**WHAT YOU WILL DO:** Output the full listing below exactly, without the pictures.
RECORDS TO PROCESS START
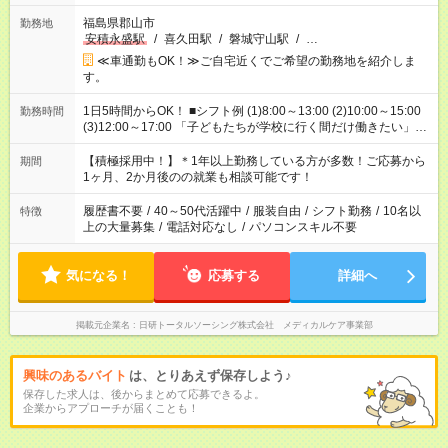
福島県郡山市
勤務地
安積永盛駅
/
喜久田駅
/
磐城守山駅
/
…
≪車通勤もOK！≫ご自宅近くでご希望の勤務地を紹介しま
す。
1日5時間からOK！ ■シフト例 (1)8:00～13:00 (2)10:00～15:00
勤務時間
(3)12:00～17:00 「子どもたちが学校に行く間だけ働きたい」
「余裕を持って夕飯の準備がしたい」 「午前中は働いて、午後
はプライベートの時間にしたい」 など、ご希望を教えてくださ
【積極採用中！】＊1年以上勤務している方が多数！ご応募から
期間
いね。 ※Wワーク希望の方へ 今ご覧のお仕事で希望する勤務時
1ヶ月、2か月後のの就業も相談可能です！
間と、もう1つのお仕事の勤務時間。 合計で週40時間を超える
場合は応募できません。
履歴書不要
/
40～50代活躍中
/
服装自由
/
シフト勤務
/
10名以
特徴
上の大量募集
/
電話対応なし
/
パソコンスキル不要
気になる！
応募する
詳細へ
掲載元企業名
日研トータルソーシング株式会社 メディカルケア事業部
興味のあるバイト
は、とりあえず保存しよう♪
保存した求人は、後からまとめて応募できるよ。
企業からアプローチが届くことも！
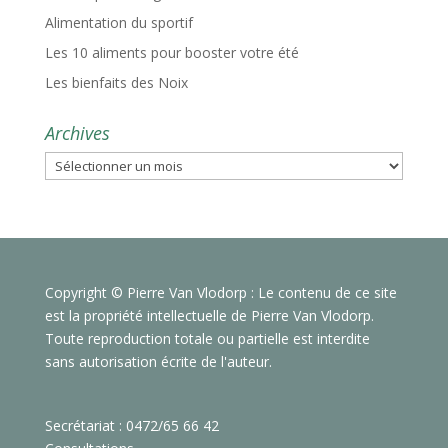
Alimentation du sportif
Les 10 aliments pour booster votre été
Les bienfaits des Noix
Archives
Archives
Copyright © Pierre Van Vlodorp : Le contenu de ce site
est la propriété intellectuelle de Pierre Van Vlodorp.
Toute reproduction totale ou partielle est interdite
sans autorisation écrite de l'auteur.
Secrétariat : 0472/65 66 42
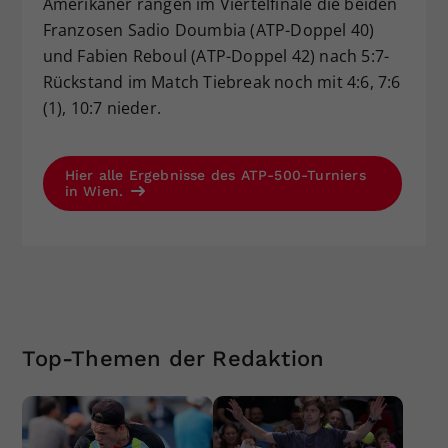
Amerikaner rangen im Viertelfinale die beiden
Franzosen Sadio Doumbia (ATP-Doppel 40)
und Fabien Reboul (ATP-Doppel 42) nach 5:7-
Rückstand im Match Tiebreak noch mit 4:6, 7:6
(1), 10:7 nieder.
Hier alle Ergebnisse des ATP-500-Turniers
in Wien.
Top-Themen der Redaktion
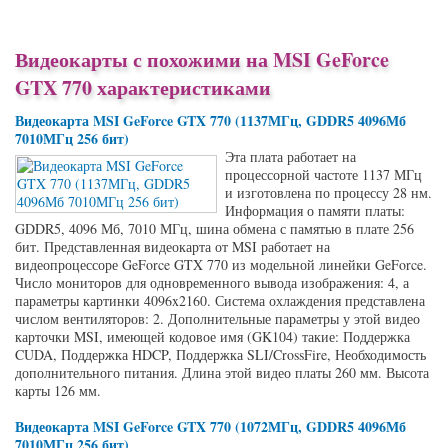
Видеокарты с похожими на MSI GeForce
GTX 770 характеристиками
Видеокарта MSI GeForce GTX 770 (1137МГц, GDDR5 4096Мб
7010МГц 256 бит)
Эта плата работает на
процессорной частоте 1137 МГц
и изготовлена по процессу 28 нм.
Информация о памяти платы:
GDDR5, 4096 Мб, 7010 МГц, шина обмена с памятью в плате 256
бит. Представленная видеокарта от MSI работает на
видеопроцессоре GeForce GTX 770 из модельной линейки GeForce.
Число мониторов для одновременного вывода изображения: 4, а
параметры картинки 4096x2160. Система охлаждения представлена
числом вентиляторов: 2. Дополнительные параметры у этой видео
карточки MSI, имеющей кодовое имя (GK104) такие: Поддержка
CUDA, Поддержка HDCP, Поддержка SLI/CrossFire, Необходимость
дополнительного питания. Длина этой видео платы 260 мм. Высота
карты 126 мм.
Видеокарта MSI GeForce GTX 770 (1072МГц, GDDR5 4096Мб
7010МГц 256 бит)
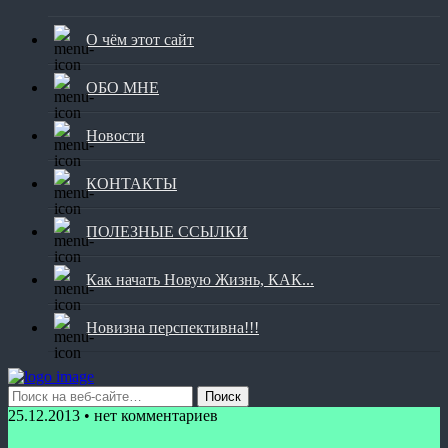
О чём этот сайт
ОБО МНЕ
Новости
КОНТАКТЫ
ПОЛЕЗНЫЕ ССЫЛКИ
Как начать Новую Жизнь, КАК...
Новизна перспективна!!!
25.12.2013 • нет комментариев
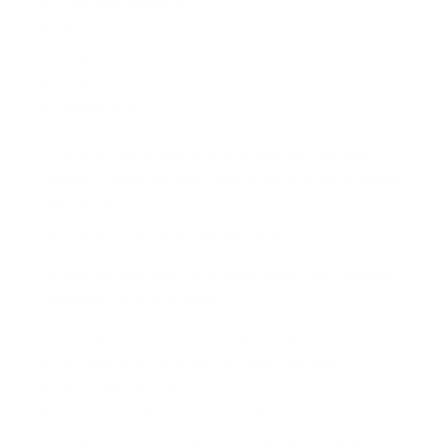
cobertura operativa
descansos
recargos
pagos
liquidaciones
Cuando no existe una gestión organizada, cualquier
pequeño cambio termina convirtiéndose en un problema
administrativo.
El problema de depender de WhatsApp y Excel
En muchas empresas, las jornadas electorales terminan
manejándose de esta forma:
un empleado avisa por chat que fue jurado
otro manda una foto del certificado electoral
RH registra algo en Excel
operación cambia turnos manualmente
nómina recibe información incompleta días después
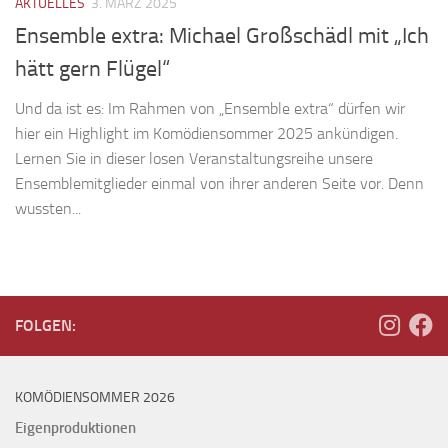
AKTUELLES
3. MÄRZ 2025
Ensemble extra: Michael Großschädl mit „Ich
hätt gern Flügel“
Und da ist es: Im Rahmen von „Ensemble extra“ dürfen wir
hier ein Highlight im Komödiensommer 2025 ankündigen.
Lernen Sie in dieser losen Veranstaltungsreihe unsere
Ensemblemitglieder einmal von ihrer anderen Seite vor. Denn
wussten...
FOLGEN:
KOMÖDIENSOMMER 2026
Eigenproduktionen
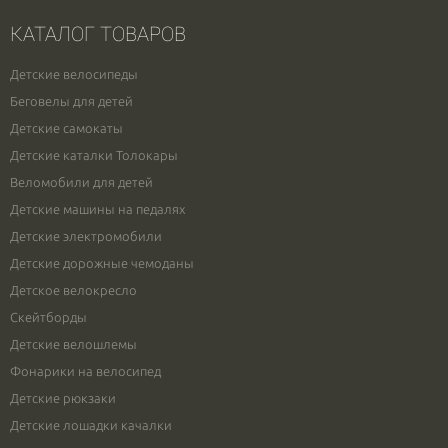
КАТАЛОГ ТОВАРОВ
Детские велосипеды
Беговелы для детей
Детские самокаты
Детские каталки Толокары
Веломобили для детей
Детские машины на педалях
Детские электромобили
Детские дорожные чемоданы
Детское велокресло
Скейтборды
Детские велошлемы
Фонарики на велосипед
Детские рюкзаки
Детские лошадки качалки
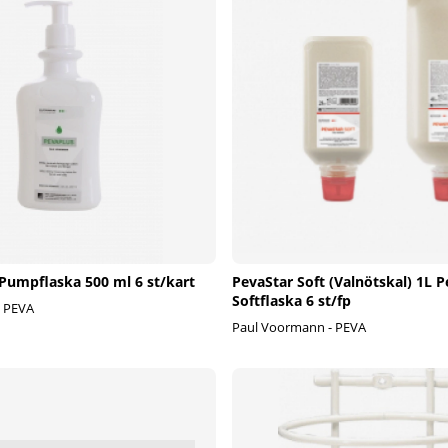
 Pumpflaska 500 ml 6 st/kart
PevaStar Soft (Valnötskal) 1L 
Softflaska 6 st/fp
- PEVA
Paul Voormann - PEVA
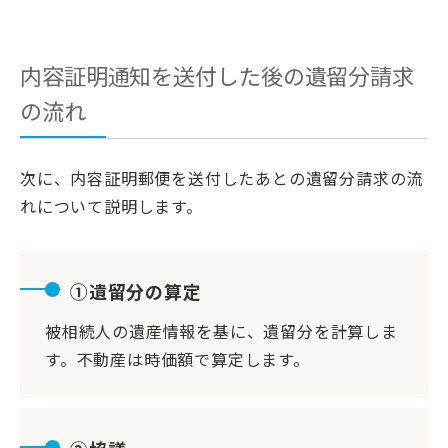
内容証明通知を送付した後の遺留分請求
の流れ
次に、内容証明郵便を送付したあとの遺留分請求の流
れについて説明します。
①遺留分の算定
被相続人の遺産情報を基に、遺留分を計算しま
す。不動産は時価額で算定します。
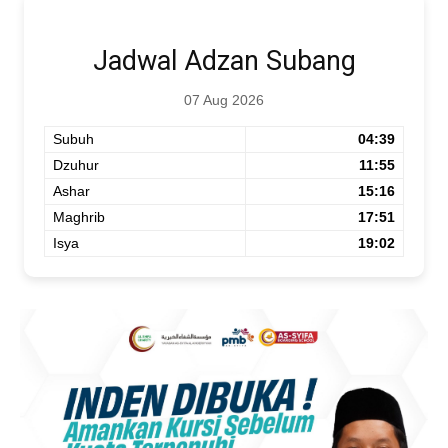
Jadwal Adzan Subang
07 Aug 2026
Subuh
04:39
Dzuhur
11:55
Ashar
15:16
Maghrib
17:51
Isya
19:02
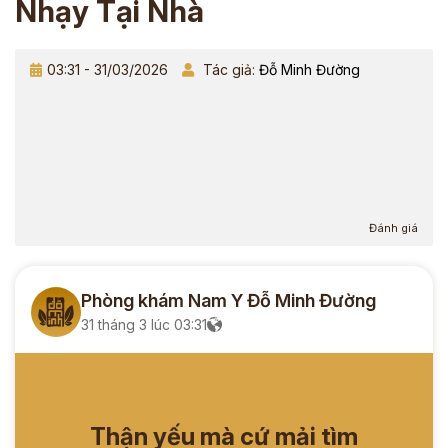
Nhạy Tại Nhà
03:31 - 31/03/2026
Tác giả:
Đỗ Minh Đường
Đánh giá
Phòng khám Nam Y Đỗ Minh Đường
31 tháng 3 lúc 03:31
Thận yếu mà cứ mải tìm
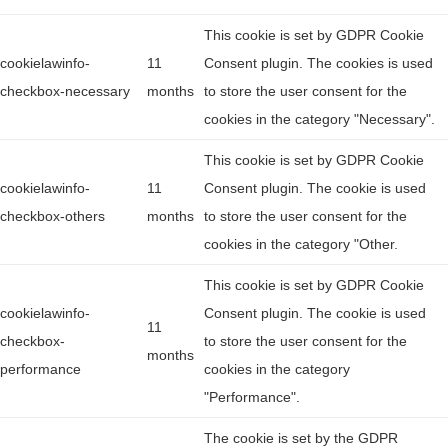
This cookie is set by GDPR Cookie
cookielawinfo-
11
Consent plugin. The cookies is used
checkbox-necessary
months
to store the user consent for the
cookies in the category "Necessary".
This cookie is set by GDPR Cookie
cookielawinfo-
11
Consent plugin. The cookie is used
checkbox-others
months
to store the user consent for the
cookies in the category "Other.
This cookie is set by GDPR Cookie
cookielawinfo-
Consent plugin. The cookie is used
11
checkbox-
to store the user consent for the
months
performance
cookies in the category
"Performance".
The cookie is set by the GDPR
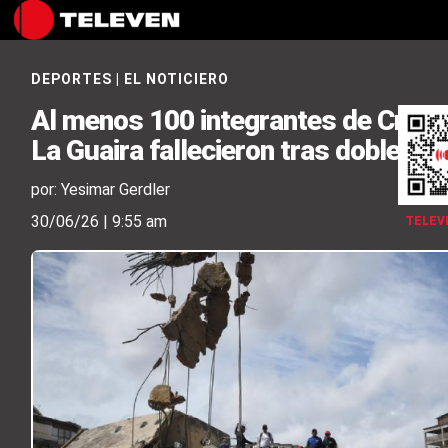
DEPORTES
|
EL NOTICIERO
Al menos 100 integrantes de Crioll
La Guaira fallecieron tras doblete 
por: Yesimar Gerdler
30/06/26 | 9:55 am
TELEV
RECORDS TO PROCESS END
**WRITTEN ANSWER:**
福島県郡山市
勤務地
安積永盛駅
/
喜久田駅
/
磐城守山駅
/
…
≪車通勤もOK！≫ご自宅近くでご希望の勤務地を紹介しま
す。
1日5時間からOK！ ■シフト例 (1)8:00～13:00 (2)10:00～15:00
勤務時間
(3)12:00～17:00 「子どもたちが学校に行く間だけ働きたい」
「余裕を持って夕飯の準備がしたい」 「午前中は働いて、午後
はプライベートの時間にしたい」 など、ご希望を教えてくださ
【積極採用中！】＊1年以上勤務している方が多数！ご応募から
期間
いね。 ※Wワーク希望の方へ 今ご覧のお仕事で希望する勤務時
1ヶ月、2か月後のの就業も相談可能です！
間と、もう1つのお仕事の勤務時間。 合計で週40時間を超える
場合は応募できません。
履歴書不要
/
40～50代活躍中
/
服装自由
/
シフト勤務
/
10名以
特徴
上の大量募集
/
電話対応なし
/
パソコンスキル不要
気になる！
応募する
詳細へ
掲載元企業名
日研トータルソーシング株式会社 メディカルケア事業部
興味のあるバイト
は、とりあえず保存しよう♪
保存した求人は、後からまとめて応募できるよ。
企業からアプローチが届くことも！
Alimentation du sportif
Les 10 aliments pour booster votre été
Les bienfaits des Noix
Archives
Archives
Copyright © Pierre Van Vlodorp : Le contenu de ce site
est la propriété intellectuelle de Pierre Van Vlodorp.
Toute reproduction totale ou partielle est interdite
sans autorisation écrite de l'auteur.
Secrétariat : 0472/65 66 42
Amerikaner rangen im Viertelfinale die beiden
Franzosen Sadio Doumbia (ATP-Doppel 40)
und Fabien Reboul (ATP-Doppel 42) nach 5:7-
Rückstand im Match Tiebreak noch mit 4:6, 7:6
(1), 10:7 nieder.
Hier alle Ergebnisse des ATP-500-Turniers
in Wien.
Top-Themen der Redaktion
Видеокарты с похожими на MSI GeForce
GTX 770 характеристиками
Видеокарта MSI GeForce GTX 770 (1137МГц, GDDR5 4096Мб
7010МГц 256 бит)
Эта плата работает на
процессорной частоте 1137 МГц
и изготовлена по процессу 28 нм.
Информация о памяти платы:
GDDR5, 4096 Мб, 7010 МГц, шина обмена с памятью в плате 256
бит. Представленная видеокарта от MSI работает на
видеопроцессоре GeForce GTX 770 из модельной линейки GeForce.
Число мониторов для одновременного вывода изображения: 4, а
параметры картинки 4096x2160. Система охлаждения представлена
числом вентиляторов: 2. Дополнительные параметры у этой видео
карточки MSI, имеющей кодовое имя (GK104) такие: Поддержка
CUDA, Поддержка HDCP, Поддержка SLI/CrossFire, Необходимость
дополнительного питания. Длина этой видео платы 260 мм. Высота
карты 126 мм.
Видеокарта MSI GeForce GTX 770 (1072МГц, GDDR5 4096Мб
7010МГц 256 бит)
О чём этот сайт
ОБО МНЕ
Новости
КОНТАКТЫ
ПОЛЕЗНЫЕ ССЫЛКИ
Как начать Новую Жизнь, КАК...
Новизна перспективна!!!
25.12.2013 • нет комментариев
cobertura operativa
descansos
recargos
pagos
liquidaciones
Cuando no existe una gestión organizada, cualquier
pequeño cambio termina convirtiéndose en un problema
administrativo.
El problema de depender de WhatsApp y Excel
En muchas empresas, las jornadas electorales terminan
manejándose de esta forma:
un empleado avisa por chat que fue jurado
otro manda una foto del certificado electoral
RH registra algo en Excel
operación cambia turnos manualmente
nómina recibe información incompleta días después
AKTUELLES
3. MÄRZ 2025
Ensemble extra: Michael Großschädl mit „Ich
hätt gern Flügel“
Und da ist es: Im Rahmen von „Ensemble extra“ dürfen wir
hier ein Highlight im Komödiensommer 2025 ankündigen.
Lernen Sie in dieser losen Veranstaltungsreihe unsere
Ensemblemitglieder einmal von ihrer anderen Seite vor. Denn
wussten...
FOLGEN:
KOMÖDIENSOMMER 2026
Eigenproduktionen
КАТАЛОГ ТОВАРОВ
Детские велосипеды
Беговелы для детей
Детские самокаты
Детские каталки Толокары
Веломобили для детей
Детские машины на педалях
Детские электромобили
Детские дорожные чемоданы
Детское велокресло
Скейтборды
Детские велошлемы
Фонарики на велосипед
Детские рюкзаки
Детские лошадки качалки
 Pumpflaska 500 ml 6 st/kart
PevaStar Soft (Valnötskal) 1L 
Softflaska 6 st/fp
- PEVA
Paul Voormann - PEVA
内容証明通知を送付した後の遺留分請求
の流れ
次に、内容証明郵便を送付したあとの遺留分請求の流
れについて説明します。
①遺留分の算定
被相続人の遺産情報を基に、遺留分を計算しま
す。不動産は時価額で算定します。
Jadwal Adzan Subang
07 Aug 2026
Subuh
04:39
Dzuhur
11:55
Ashar
15:16
Maghrib
17:51
Isya
19:02
Nhạy Tại Nhà
03:31 - 31/03/2026
Tác giả:
Đỗ Minh Đường
Đánh giá
Phòng khám Nam Y Đỗ Minh Đường
31 tháng 3 lúc 03:31
Thận yếu mà cứ mải tìm
This cookie is set by GDPR Cookie
cookielawinfo-
11
Consent plugin. The cookies is used
checkbox-necessary
months
to store the user consent for the
cookies in the category "Necessary".
This cookie is set by GDPR Cookie
cookielawinfo-
11
Consent plugin. The cookie is used
checkbox-others
months
to store the user consent for the
cookies in the category "Other.
This cookie is set by GDPR Cookie
cookielawinfo-
Consent plugin. The cookie is used
11
checkbox-
to store the user consent for the
months
performance
cookies in the category
"Performance".
The cookie is set by the GDPR
DEPORTES
|
EL NOTICIERO
Al menos 100 integrantes de Crioll
La Guaira fallecieron tras doblete 
por: Yesimar Gerdler
30/06/26 | 9:55 am
TELEV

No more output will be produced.